# Exercise brief
Could you restate every record below word for word?

+++ Data records

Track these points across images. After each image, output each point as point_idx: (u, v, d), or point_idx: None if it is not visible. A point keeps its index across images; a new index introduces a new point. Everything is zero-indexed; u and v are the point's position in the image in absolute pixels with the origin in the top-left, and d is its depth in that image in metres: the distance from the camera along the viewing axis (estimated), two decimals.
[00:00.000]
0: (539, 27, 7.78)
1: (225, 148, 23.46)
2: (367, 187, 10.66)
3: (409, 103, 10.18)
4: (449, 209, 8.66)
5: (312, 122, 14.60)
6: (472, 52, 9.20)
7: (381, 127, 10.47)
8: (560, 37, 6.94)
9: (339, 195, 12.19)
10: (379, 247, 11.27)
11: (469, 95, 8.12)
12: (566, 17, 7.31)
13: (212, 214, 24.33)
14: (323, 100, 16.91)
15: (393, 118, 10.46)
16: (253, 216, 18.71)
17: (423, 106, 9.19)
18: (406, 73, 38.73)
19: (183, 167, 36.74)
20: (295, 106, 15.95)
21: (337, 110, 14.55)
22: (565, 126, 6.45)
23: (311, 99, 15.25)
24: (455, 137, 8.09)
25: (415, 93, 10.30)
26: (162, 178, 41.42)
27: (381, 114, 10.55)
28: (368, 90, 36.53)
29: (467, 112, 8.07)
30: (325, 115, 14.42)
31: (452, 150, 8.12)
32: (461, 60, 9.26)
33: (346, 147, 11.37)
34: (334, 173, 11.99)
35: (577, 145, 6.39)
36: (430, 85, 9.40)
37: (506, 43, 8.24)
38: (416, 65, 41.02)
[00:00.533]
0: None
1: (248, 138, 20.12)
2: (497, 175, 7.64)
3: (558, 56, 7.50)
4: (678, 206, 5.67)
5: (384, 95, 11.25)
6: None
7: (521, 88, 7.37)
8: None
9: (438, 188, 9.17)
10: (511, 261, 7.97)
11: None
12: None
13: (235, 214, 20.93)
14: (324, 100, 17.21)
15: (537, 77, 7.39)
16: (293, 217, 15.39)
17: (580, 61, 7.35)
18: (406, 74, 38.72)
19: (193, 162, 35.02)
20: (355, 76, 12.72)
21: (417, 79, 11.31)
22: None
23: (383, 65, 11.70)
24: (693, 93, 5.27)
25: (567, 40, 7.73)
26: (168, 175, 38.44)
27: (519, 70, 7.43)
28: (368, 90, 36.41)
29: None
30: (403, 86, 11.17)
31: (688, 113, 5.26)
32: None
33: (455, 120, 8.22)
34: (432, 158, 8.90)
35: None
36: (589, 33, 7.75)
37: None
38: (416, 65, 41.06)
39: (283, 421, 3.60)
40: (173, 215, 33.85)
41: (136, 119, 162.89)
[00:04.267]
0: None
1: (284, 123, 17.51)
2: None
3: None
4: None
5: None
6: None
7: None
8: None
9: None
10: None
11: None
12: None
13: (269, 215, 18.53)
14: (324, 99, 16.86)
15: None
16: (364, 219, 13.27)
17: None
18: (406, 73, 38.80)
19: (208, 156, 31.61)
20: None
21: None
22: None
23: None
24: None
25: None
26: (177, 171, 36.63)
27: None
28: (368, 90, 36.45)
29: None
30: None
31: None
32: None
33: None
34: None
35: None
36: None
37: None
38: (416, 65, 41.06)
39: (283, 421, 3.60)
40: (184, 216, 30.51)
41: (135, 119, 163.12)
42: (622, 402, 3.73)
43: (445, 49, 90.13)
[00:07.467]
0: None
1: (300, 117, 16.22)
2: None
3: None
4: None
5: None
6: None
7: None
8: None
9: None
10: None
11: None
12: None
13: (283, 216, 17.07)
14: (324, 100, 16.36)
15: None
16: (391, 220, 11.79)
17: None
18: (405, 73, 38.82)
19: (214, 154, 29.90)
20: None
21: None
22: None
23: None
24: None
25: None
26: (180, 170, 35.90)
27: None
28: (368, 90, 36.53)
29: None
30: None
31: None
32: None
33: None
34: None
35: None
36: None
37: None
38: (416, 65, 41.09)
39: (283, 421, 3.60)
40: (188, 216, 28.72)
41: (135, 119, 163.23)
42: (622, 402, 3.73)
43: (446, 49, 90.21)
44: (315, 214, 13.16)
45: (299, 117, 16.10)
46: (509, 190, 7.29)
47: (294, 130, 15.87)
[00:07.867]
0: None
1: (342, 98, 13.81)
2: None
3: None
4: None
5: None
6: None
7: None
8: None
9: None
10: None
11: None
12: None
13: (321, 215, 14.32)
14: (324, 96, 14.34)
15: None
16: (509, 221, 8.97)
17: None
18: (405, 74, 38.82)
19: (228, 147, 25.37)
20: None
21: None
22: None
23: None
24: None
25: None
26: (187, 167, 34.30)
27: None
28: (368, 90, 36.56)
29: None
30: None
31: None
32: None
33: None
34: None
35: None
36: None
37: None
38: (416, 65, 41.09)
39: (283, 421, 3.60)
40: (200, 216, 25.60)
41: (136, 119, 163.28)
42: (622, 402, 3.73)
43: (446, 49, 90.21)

++++++

# Exercise response
Track these points across images. After each image, output each point as point_idx: (u, v, d), or point_idx: None if it is not visible. A point keeps its index across images; a new index introduces a new point. Everything is zero-indexed; u and v are the point's position in the image in absolute pixels with the origin in the top-left, and d is its depth in that image in metres: the distance from the camera along the viewing axis (estimated), two decimals.
[00:00.000]
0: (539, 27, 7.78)
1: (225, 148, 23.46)
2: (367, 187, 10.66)
3: (409, 103, 10.18)
4: (449, 209, 8.66)
5: (312, 122, 14.60)
6: (472, 52, 9.20)
7: (381, 127, 10.47)
8: (560, 37, 6.94)
9: (339, 195, 12.19)
10: (379, 247, 11.27)
11: (469, 95, 8.12)
12: (566, 17, 7.31)
13: (212, 214, 24.33)
14: (323, 100, 16.91)
15: (393, 118, 10.46)
16: (253, 216, 18.71)
17: (423, 106, 9.19)
18: (406, 73, 38.73)
19: (183, 167, 36.74)
20: (295, 106, 15.95)
21: (337, 110, 14.55)
22: (565, 126, 6.45)
23: (311, 99, 15.25)
24: (455, 137, 8.09)
25: (415, 93, 10.30)
26: (162, 178, 41.42)
27: (381, 114, 10.55)
28: (368, 90, 36.53)
29: (467, 112, 8.07)
30: (325, 115, 14.42)
31: (452, 150, 8.12)
32: (461, 60, 9.26)
33: (346, 147, 11.37)
34: (334, 173, 11.99)
35: (577, 145, 6.39)
36: (430, 85, 9.40)
37: (506, 43, 8.24)
38: (416, 65, 41.02)
[00:00.533]
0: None
1: (248, 138, 20.12)
2: (497, 175, 7.64)
3: (558, 56, 7.50)
4: (678, 206, 5.67)
5: (384, 95, 11.25)
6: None
7: (521, 88, 7.37)
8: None
9: (438, 188, 9.17)
10: (511, 261, 7.97)
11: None
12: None
13: (235, 214, 20.93)
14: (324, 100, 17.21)
15: (537, 77, 7.39)
16: (293, 217, 15.39)
17: (580, 61, 7.35)
18: (406, 74, 38.72)
19: (193, 162, 35.02)
20: (355, 76, 12.72)
21: (417, 79, 11.31)
22: None
23: (383, 65, 11.70)
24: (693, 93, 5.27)
25: (567, 40, 7.73)
26: (168, 175, 38.44)
27: (519, 70, 7.43)
28: (368, 90, 36.41)
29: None
30: (403, 86, 11.17)
31: (688, 113, 5.26)
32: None
33: (455, 120, 8.22)
34: (432, 158, 8.90)
35: None
36: (589, 33, 7.75)
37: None
38: (416, 65, 41.06)
39: (283, 421, 3.60)
40: (173, 215, 33.85)
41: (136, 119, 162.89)
[00:04.267]
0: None
1: (284, 123, 17.51)
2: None
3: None
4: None
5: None
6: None
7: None
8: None
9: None
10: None
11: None
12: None
13: (269, 215, 18.53)
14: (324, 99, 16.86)
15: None
16: (364, 219, 13.27)
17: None
18: (406, 73, 38.80)
19: (208, 156, 31.61)
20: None
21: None
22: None
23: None
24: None
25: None
26: (177, 171, 36.63)
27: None
28: (368, 90, 36.45)
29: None
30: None
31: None
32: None
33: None
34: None
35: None
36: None
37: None
38: (416, 65, 41.06)
39: (283, 421, 3.60)
40: (184, 216, 30.51)
41: (135, 119, 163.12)
42: (622, 402, 3.73)
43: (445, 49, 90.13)
[00:07.467]
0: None
1: (300, 117, 16.22)
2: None
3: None
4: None
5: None
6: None
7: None
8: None
9: None
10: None
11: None
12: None
13: (283, 216, 17.07)
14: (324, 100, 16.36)
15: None
16: (391, 220, 11.79)
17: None
18: (405, 73, 38.82)
19: (214, 154, 29.90)
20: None
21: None
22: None
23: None
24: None
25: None
26: (180, 170, 35.90)
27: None
28: (368, 90, 36.53)
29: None
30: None
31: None
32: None
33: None
34: None
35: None
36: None
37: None
38: (416, 65, 41.09)
39: (283, 421, 3.60)
40: (188, 216, 28.72)
41: (135, 119, 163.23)
42: (622, 402, 3.73)
43: (446, 49, 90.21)
44: (315, 214, 13.16)
45: (299, 117, 16.10)
46: (509, 190, 7.29)
47: (294, 130, 15.87)
[00:07.867]
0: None
1: (342, 98, 13.81)
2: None
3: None
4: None
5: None
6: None
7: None
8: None
9: None
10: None
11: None
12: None
13: (321, 215, 14.32)
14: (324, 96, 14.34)
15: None
16: (509, 221, 8.97)
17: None
18: (405, 74, 38.82)
19: (228, 147, 25.37)
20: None
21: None
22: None
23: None
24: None
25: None
26: (187, 167, 34.30)
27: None
28: (368, 90, 36.56)
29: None
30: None
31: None
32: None
33: None
34: None
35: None
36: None
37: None
38: (416, 65, 41.09)
39: (283, 421, 3.60)
40: (200, 216, 25.60)
41: (136, 119, 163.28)
42: (622, 402, 3.73)
43: (446, 49, 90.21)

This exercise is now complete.